◆ CONSIGNE 1 ◆
Citez sans rien modifier le passage de la décision allant de « Vu la procédure » à « à ces demandes. ».

◆ EXTRAIT ◆
§ §

Vu la procédure suivante :
Procédure contentieuse antérieure :
M. C... G... a demandé au tribunal administratif de Toulouse de le décharger des cotisations supplémentaires à l'impôt sur le revenu, et des pénalités y afférentes, auxquelles il a été assujettis au titre des années 2010 et 2011.
Par un jugement n° 1405239, 1502801 du 6 février 2018, le tribunal administratif de Toulouse a rejeté à ces demandes.
Procédure devant la cour :
Par une requête et un mémoire en réplique enregistrés respectivement les 6 avril 2018 et 13 décembre 2018, M. G..., représenté par Me A..., demande à la cour :
1°) d'annuler ce jugement du tribunal administratif de Toulouse du 6 février 2018 ;
2°) de le décharger des impositions contestées ;
3°) de mettre à la charge de l'Etat le versement de la somme de 2 000 euros au titre de l'article L. 761-1 du code de justice administrative.
Dans le dernier état de ses écritures, il soutient que :
- le tribunal administratif a omis d'examiner le moyen tiré de ce que les attestations transmises par le directeur commercial et clientèle d'EDF ne lui était pas opposables dès lors qu'elles ont été obtenues dans des conditions irrégulières ;
- l'administration a méconnu les dispositions de l'article 76 B du livre des procédures fiscales ; elle a également méconnu les stipulations de l'article 6 de la convention européenne de sauvegarde des droits de l'homme et des libertés fondamentales et le principe d'égalité des armes en lui opposant des renseignements portant sur la date de réalisation de l'investissement productif obtenus auprès d'EDF par l'usage d'une procédure contraignante alors qu'il ne peut lui-même obtenir les documents que le service lui oppose ;
- l'application rétroactive de la jurisprudence Adam du Conseil d'Etat du 26 avril 2017 méconnaît les principes de confiance légitime et de sécurité juridique ; elle est également contraire à l'article 1er du premier protocole additionnel à la convention européenne de sauvegarde des droits de l'homme et des libertés fondamentales ;
- aucune disposition ne prévoit l'obligation de restituer une aide d'État versée prématurément.
Par deux mémoires en défense enregistrés respectivement les 25 octobre 2018 et 28 janvier 2019, le ministre de l'action et des comptes publics conclut au rejet de la requête. Il soutient qu'aucun des moyens invoqués par M. G... n'est fondé.
Par ordonnance du 28 janvier 2019 la clôture d'instruction a été fixée au 12 février 2019 à 12h00.
Vu :
- les autres pièces du dossier ;
- le code général des impôts et le livre des procédures fiscales ;
- le code de justice administrative et l'ordonnance n° 2020-305 du 25 mars 2020.
Les parties ont été régulièrement averties du jour de l'audience.
Ont été entendus au cours de l'audience publique :
- le rapport de Mme B... E...,
- et les conclusions de Mme Sabrina Ladoire, rapporteur public.

§ §

◆ CONSIGNE 2 ◆
Imprimez tel quel le passage des lignes fournies qui va de leur première ligne à la ligne contenant « segment the land cover », celle-ci comprise, en laissant de côté les images.

§ §

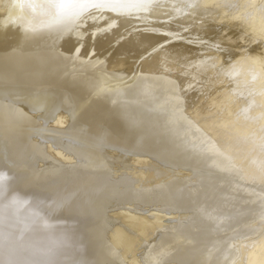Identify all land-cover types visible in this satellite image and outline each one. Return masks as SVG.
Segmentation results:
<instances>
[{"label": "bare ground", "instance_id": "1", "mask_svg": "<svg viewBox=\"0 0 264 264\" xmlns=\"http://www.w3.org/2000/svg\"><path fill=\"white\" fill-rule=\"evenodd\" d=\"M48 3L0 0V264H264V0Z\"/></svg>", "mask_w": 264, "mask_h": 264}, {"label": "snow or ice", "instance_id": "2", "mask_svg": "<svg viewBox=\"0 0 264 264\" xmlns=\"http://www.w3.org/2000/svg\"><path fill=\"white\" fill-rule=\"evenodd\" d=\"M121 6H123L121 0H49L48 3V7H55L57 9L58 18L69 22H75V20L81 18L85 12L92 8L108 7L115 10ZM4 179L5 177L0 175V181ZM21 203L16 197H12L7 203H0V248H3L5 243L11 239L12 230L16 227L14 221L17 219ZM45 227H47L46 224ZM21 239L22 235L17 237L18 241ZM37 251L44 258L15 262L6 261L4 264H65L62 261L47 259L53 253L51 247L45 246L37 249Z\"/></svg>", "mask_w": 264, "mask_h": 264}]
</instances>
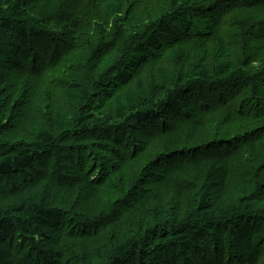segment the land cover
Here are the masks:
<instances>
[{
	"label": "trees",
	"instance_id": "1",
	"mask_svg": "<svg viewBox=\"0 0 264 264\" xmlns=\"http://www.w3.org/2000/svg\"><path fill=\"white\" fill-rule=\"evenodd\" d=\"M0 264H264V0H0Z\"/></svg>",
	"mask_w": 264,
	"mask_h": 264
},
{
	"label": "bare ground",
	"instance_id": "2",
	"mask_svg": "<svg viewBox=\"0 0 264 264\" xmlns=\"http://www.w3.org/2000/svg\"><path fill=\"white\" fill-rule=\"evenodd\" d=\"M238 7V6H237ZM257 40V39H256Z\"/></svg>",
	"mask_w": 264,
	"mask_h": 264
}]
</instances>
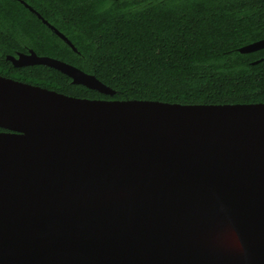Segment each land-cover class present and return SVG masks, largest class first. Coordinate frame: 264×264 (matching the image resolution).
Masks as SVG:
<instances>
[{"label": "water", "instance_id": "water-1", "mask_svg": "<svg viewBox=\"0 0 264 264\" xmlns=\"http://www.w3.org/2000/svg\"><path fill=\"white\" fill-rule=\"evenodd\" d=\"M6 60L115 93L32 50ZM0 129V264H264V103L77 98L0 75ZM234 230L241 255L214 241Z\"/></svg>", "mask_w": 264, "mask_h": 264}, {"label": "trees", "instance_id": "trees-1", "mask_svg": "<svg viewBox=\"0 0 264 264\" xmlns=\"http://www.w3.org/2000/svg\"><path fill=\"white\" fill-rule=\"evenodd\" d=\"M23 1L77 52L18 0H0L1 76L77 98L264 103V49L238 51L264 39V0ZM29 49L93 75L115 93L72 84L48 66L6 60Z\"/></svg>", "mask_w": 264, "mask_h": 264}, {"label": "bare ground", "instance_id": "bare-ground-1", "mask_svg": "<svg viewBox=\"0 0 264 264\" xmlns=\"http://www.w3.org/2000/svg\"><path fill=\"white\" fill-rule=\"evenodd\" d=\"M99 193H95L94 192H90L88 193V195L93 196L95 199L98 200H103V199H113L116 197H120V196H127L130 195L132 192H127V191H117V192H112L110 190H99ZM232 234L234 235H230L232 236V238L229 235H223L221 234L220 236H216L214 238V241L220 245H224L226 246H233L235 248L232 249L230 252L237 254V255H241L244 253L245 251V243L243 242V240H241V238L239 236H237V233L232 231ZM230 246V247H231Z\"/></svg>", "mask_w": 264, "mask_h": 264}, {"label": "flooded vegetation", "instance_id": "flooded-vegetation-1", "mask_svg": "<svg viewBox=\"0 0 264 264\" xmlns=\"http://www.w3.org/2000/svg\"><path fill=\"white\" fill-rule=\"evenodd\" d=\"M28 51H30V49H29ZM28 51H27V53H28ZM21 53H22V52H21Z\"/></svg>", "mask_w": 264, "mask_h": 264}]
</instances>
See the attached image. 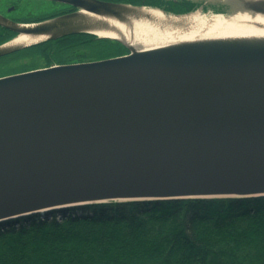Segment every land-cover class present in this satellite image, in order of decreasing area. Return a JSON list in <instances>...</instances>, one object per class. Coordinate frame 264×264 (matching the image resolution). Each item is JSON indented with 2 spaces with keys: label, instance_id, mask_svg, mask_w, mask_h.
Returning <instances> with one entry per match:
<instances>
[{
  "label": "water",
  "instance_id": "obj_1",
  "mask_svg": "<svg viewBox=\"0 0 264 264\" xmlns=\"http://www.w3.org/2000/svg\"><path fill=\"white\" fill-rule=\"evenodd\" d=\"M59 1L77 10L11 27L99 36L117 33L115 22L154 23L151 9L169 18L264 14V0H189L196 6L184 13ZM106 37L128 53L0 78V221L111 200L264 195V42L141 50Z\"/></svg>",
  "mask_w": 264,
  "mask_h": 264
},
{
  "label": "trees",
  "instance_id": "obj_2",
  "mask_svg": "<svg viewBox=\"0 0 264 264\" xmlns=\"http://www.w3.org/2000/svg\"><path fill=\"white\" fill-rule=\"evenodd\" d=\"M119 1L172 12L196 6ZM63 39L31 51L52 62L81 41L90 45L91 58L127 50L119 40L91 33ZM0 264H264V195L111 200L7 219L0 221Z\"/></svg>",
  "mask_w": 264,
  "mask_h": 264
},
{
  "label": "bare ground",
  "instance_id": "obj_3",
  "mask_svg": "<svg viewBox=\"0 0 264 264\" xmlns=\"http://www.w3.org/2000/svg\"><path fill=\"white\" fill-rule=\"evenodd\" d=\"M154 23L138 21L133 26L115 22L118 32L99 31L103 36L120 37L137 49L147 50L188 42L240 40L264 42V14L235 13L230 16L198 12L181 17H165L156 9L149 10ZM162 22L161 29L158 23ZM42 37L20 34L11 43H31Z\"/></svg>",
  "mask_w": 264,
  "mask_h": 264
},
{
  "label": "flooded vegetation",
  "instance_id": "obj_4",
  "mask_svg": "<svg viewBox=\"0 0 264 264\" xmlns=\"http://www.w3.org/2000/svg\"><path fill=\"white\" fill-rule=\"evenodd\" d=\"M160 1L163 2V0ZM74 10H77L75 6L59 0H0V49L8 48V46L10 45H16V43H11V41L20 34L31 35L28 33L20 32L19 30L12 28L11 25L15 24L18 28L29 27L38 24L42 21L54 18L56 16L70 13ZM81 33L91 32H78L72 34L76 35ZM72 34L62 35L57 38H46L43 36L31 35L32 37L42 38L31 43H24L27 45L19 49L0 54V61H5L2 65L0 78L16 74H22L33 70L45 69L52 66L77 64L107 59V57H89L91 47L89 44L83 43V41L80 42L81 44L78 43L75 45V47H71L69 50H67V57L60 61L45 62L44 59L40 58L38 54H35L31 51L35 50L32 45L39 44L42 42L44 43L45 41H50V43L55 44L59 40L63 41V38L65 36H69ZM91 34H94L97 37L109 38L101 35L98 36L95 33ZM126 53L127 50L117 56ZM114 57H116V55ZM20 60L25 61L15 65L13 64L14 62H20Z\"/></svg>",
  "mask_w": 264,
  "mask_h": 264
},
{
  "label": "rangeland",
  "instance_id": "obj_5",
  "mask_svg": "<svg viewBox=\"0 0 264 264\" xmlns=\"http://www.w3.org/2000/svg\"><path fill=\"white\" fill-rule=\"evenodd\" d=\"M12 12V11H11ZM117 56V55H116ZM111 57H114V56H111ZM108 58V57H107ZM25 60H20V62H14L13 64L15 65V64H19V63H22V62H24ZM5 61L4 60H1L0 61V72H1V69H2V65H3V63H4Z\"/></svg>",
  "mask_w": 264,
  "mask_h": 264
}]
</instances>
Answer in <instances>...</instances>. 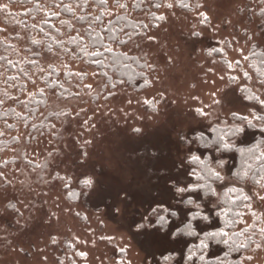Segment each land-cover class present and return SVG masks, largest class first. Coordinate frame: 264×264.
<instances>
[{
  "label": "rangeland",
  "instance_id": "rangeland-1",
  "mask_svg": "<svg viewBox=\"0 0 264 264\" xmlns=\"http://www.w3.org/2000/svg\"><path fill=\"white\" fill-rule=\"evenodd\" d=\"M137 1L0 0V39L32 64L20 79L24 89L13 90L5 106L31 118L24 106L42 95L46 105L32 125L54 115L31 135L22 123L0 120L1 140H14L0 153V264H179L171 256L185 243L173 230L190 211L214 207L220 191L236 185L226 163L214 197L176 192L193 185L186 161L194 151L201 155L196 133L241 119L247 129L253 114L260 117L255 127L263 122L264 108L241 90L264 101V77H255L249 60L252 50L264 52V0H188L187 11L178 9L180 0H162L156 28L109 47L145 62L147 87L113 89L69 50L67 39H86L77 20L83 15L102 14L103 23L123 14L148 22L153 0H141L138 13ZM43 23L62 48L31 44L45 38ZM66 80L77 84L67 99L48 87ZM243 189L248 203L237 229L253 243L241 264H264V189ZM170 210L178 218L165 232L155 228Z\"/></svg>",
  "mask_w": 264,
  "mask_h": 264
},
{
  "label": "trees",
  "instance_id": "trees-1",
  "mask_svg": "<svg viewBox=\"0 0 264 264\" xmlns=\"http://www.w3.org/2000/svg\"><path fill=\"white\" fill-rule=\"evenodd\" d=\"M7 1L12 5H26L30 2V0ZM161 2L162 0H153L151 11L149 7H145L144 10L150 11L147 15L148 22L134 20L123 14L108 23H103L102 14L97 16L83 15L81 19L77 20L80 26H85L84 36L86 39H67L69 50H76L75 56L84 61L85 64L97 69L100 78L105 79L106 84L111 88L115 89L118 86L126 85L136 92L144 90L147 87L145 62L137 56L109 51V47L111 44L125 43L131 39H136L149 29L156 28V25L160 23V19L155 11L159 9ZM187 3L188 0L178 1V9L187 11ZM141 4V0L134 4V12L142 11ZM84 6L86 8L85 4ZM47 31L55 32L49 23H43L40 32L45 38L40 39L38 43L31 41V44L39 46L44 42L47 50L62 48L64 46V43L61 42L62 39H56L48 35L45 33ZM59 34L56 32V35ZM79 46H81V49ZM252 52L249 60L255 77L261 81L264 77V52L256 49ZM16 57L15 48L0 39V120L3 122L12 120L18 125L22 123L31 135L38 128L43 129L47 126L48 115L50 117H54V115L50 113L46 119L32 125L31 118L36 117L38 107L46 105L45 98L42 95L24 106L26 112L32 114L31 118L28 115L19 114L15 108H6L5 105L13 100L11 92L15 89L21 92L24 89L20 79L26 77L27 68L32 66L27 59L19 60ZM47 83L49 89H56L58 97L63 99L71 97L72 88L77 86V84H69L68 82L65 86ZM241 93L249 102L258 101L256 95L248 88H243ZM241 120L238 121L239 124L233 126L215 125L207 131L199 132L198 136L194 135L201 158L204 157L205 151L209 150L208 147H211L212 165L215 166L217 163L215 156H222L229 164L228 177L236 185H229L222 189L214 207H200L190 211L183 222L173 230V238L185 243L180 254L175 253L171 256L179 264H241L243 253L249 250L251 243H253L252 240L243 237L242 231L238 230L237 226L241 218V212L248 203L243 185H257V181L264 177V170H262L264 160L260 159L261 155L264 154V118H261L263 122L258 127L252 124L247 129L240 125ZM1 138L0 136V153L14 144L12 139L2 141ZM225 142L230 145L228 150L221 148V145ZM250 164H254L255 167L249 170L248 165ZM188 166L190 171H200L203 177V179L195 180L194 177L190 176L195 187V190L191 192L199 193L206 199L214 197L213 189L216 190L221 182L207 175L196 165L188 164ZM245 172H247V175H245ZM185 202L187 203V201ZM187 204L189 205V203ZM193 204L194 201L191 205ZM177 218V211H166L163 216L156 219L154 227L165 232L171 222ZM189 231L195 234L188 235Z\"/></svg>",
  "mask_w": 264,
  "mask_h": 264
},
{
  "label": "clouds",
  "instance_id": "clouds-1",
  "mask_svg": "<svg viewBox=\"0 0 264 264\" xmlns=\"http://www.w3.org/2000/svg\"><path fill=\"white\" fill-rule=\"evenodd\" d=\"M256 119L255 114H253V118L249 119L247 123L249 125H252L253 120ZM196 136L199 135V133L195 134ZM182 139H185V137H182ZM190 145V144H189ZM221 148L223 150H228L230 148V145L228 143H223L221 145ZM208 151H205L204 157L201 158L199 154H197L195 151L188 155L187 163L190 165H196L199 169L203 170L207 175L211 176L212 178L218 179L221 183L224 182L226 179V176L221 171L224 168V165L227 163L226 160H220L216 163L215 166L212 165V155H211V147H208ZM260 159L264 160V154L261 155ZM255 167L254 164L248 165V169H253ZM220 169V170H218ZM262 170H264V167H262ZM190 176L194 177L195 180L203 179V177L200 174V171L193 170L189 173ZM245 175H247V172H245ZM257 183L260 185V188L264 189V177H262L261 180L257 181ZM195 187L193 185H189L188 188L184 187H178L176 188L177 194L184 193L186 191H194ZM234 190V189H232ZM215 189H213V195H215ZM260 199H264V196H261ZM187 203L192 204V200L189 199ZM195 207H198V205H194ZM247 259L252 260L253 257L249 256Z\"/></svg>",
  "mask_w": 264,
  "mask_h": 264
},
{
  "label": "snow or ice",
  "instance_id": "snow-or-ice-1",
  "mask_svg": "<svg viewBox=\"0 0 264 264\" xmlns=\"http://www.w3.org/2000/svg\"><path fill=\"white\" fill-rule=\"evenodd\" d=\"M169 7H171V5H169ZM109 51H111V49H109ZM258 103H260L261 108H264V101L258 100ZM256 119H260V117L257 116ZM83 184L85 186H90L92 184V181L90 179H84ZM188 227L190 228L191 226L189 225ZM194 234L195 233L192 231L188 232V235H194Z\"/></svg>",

§ §

◆ RÉPONSE ATTENDUE 1 ◆
Vu la procédure suivante :
Procédure contentieuse antérieure :
M. C... G... a demandé au tribunal administratif de Toulouse de le décharger des cotisations supplémentaires à l'impôt sur le revenu, et des pénalités y afférentes, auxquelles il a été assujettis au titre des années 2010 et 2011.
Par un jugement n° 1405239, 1502801 du 6 février 2018, le tribunal administratif de Toulouse a rejeté à ces demandes.

◆ RÉPONSE ATTENDUE 2 ◆
Identify all land-cover types visible in this satellite image and outline each one. Return masks as SVG.
Segmentation results:
<instances>
[{"label": "bare ground", "instance_id": "1", "mask_svg": "<svg viewBox=\"0 0 264 264\" xmlns=\"http://www.w3.org/2000/svg\"><path fill=\"white\" fill-rule=\"evenodd\" d=\"M48 3L0 0V264H264V0Z\"/></svg>", "mask_w": 264, "mask_h": 264}, {"label": "snow or ice", "instance_id": "2", "mask_svg": "<svg viewBox=\"0 0 264 264\" xmlns=\"http://www.w3.org/2000/svg\"><path fill=\"white\" fill-rule=\"evenodd\" d=\"M121 6H123L121 0H49L48 3V7H55L57 9L58 18L69 22H75V20L81 18L85 12L92 8L108 7L115 10ZM4 179L5 177L0 175V181ZM21 203L16 197H12L7 203H0V248H3L5 243L11 239L12 230L16 227L14 221L17 219ZM45 227H47L46 224ZM21 239L22 235L17 237L18 241ZM37 251L44 258L15 262L6 261L4 264H65L62 261L47 259L53 253L51 247L45 246L37 249Z\"/></svg>", "mask_w": 264, "mask_h": 264}]
</instances>
segment the land cover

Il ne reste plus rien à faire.